» ACTIVITY
Find and return every line of the data that contains the word "saatlerde".

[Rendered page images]
——

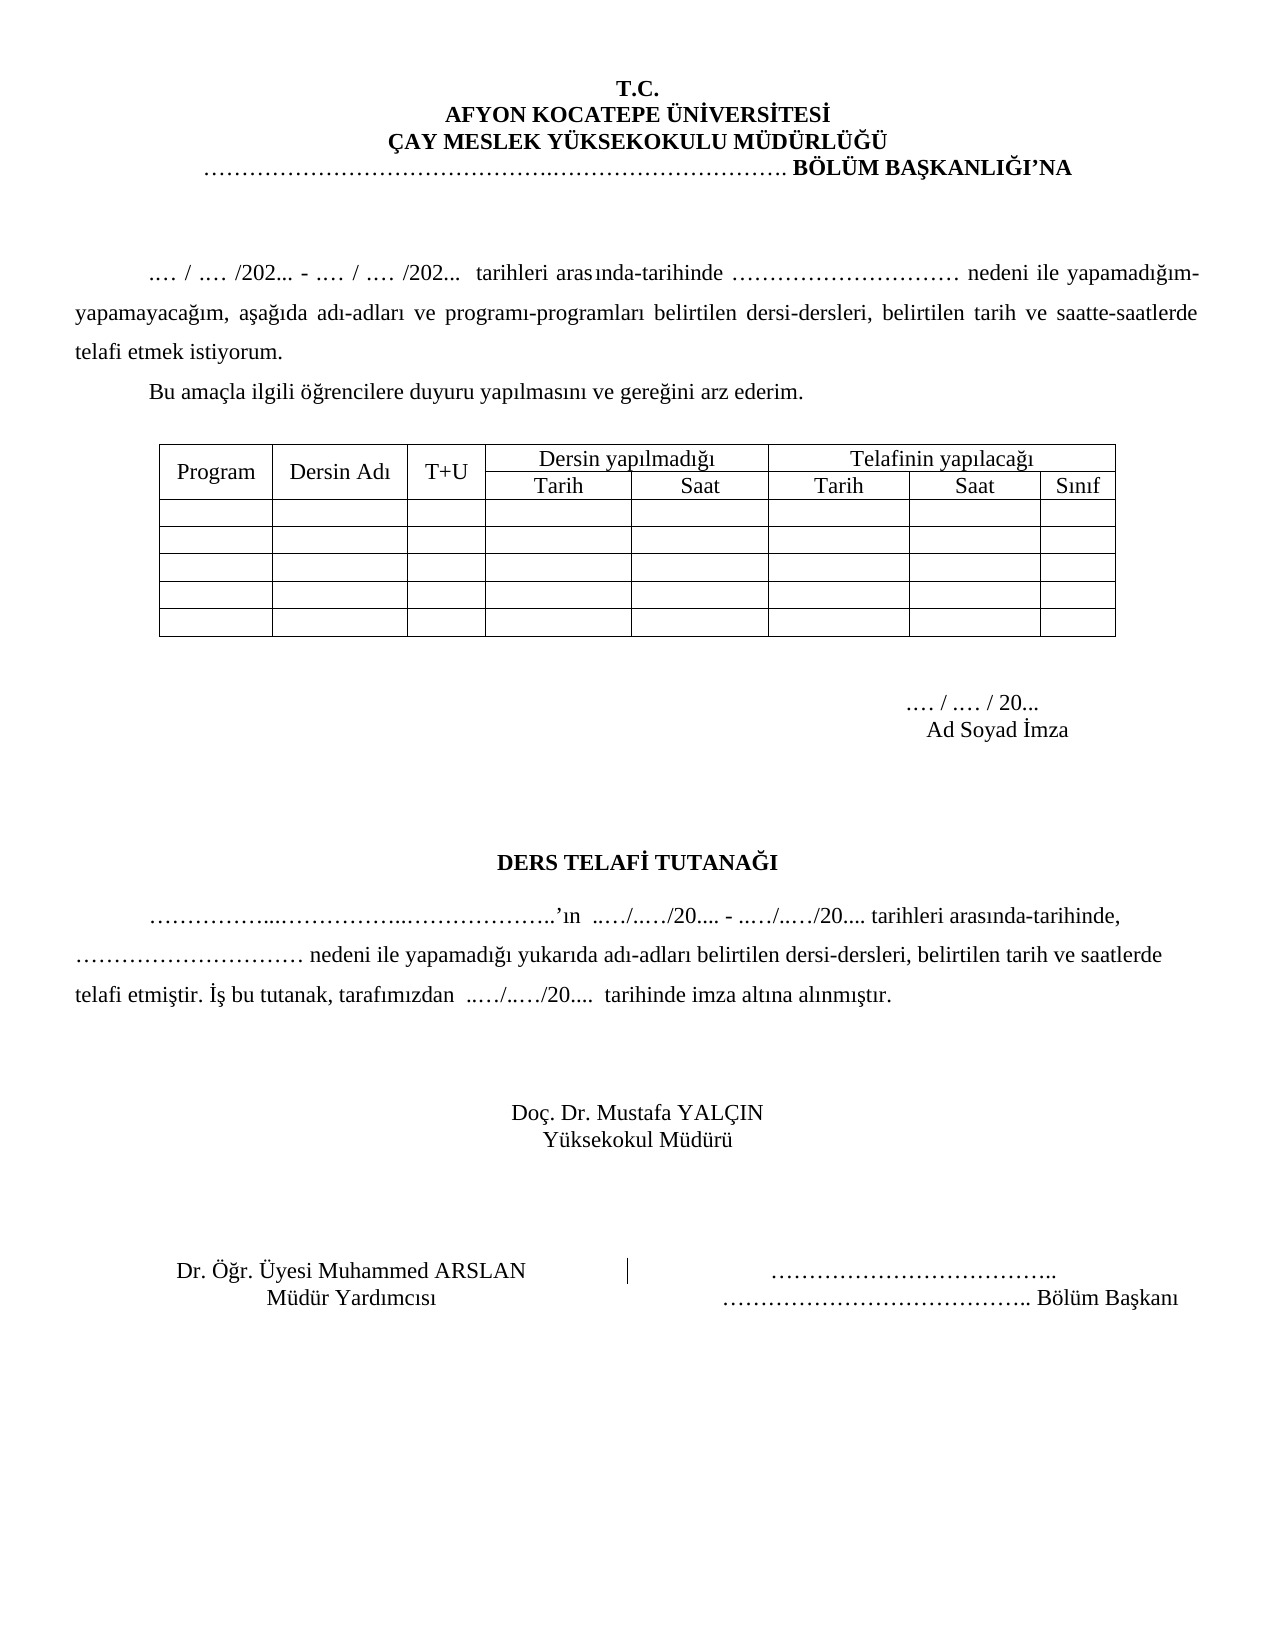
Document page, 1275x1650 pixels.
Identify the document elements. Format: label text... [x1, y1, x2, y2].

table_cell [769, 609, 909, 636]
table_header Program [160, 445, 272, 498]
text .… / .… / 20... [517, 689, 1200, 716]
table_cell [486, 582, 631, 608]
text Doç. Dr. Mustafa YALÇIN [75, 1099, 1200, 1126]
text Ad Soyad İmza [75, 716, 1200, 742]
text DERS TELAFİ TUTANAĞI [75, 849, 1200, 875]
table_cell Tarih [486, 472, 631, 498]
table_cell [769, 554, 909, 581]
table_cell [273, 582, 407, 608]
table_cell [1041, 582, 1115, 608]
table_cell [632, 527, 768, 553]
table_cell [632, 500, 768, 526]
table_cell [273, 554, 407, 581]
table_cell [910, 554, 1040, 581]
table_cell [486, 554, 631, 581]
table_cell [769, 527, 909, 553]
table_cell [273, 609, 407, 636]
table_cell Saat [632, 472, 768, 498]
text Yüksekokul Müdürü [75, 1126, 1200, 1152]
table_cell [160, 527, 272, 553]
table_cell [769, 582, 909, 608]
text AFYON KOCATEPE ÜNİVERSİTESİ [75, 101, 1200, 128]
table_cell [632, 609, 768, 636]
table_cell [632, 582, 768, 608]
table_cell [273, 500, 407, 526]
table_cell Saat [910, 472, 1040, 498]
table_cell [408, 609, 485, 636]
table_cell [1041, 554, 1115, 581]
table_cell [160, 500, 272, 526]
table_header Dr. Öğr. Üyesi Muhammed ARSLAN [75, 1258, 627, 1284]
table_cell Tarih [769, 472, 909, 498]
table_header Telafinin yapılacağı [769, 445, 1115, 471]
table_cell [486, 527, 631, 553]
table_cell [408, 500, 485, 526]
table_cell [486, 500, 631, 526]
table_cell [910, 609, 1040, 636]
table_cell [910, 527, 1040, 553]
table_cell Müdür Yardımcısı [75, 1284, 628, 1310]
text ……………………………………….…………………………. BÖLÜM BAŞKANLIĞI’NA [75, 154, 1200, 180]
table_cell [160, 582, 272, 608]
table_header Dersin yapılmadığı [486, 445, 768, 471]
table_header T+U [408, 445, 485, 498]
table_cell [273, 527, 407, 553]
table_cell [1041, 527, 1115, 553]
text T.C. [75, 75, 1200, 101]
table_cell [769, 500, 909, 526]
table_cell [160, 554, 272, 581]
table_cell [408, 554, 485, 581]
table_header ……………………………….. [628, 1258, 1199, 1284]
table_cell [910, 582, 1040, 608]
table_header Dersin Adı [273, 445, 407, 498]
table_cell [408, 582, 485, 608]
table_cell [1041, 500, 1115, 526]
table_cell ………………………………….. Bölüm Başkanı [628, 1284, 1199, 1310]
table_cell [632, 554, 768, 581]
table_cell [160, 609, 272, 636]
table_cell [1041, 609, 1115, 636]
table_cell [408, 527, 485, 553]
text .… / .… /202... - .… / .… /202... tarihleri arasında-tarihinde ………………………… nedeni ile yapamadığım-yapamayacağım, aşağıda adı-adları ve programı-programları belirtilen dersi-dersleri, belirtilen tarih ve saatte-saatlerde telafi etmek istiyorum. [75, 259, 1200, 365]
text ……………...……………..………………..’ın ..…/..…/20.... - ..…/..…/20.... tarihleri arasında-tarihinde, ………………………… nedeni ile yapamadığı yukarıda adı-adları belirtilen dersi-dersleri, belirtilen tarih ve saatlerde telafi etmiştir. İş bu tutanak, tarafımızdan ..…/..…/20.... tarihinde imza altına alınmıştır. [75, 902, 1200, 1007]
table_cell [486, 609, 631, 636]
text Bu amaçla ilgili öğrencilere duyuru yapılmasını ve gereğini arz ederim. [75, 378, 1200, 404]
text ÇAY MESLEK YÜKSEKOKULU MÜDÜRLÜĞÜ [75, 128, 1200, 154]
table_cell Sınıf [1041, 472, 1115, 498]
table_cell [910, 500, 1040, 526]
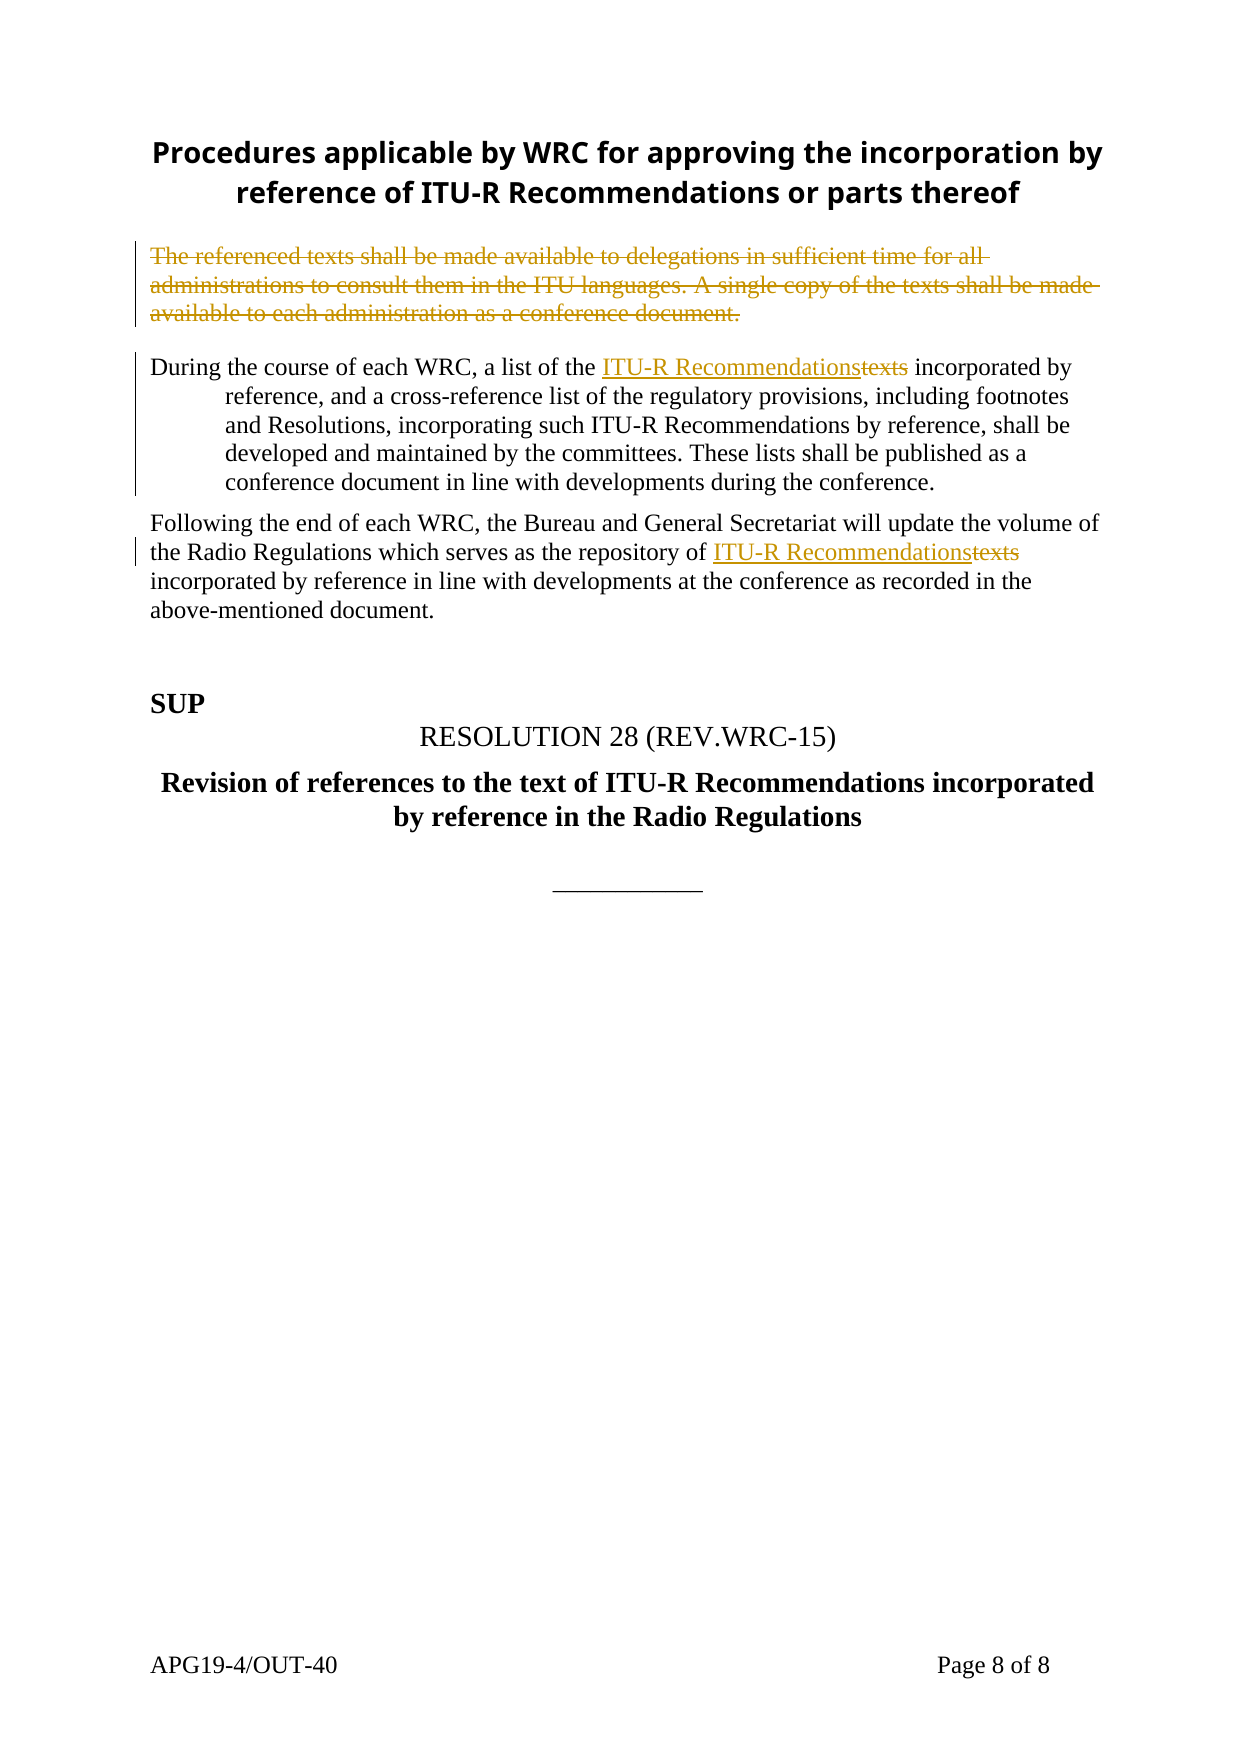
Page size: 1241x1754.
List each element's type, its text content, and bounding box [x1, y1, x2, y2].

——

» OUTPUT FOR THIS EXERCISE
text .… / .… /202... - .… / .… /202... tarihleri arasında-tarihinde ………………………… nedeni ile yapamadığım-yapamayacağım, aşağıda adı-adları ve programı-programları belirtilen dersi-dersleri, belirtilen tarih ve saatte-saatlerde telafi etmek istiyorum. [75, 259, 1200, 365]
text ……………...……………..………………..’ın ..…/..…/20.... - ..…/..…/20.... tarihleri arasında-tarihinde, ………………………… nedeni ile yapamadığı yukarıda adı-adları belirtilen dersi-dersleri, belirtilen tarih ve saatlerde telafi etmiştir. İş bu tutanak, tarafımızdan ..…/..…/20.... tarihinde imza altına alınmıştır. [75, 902, 1200, 1007]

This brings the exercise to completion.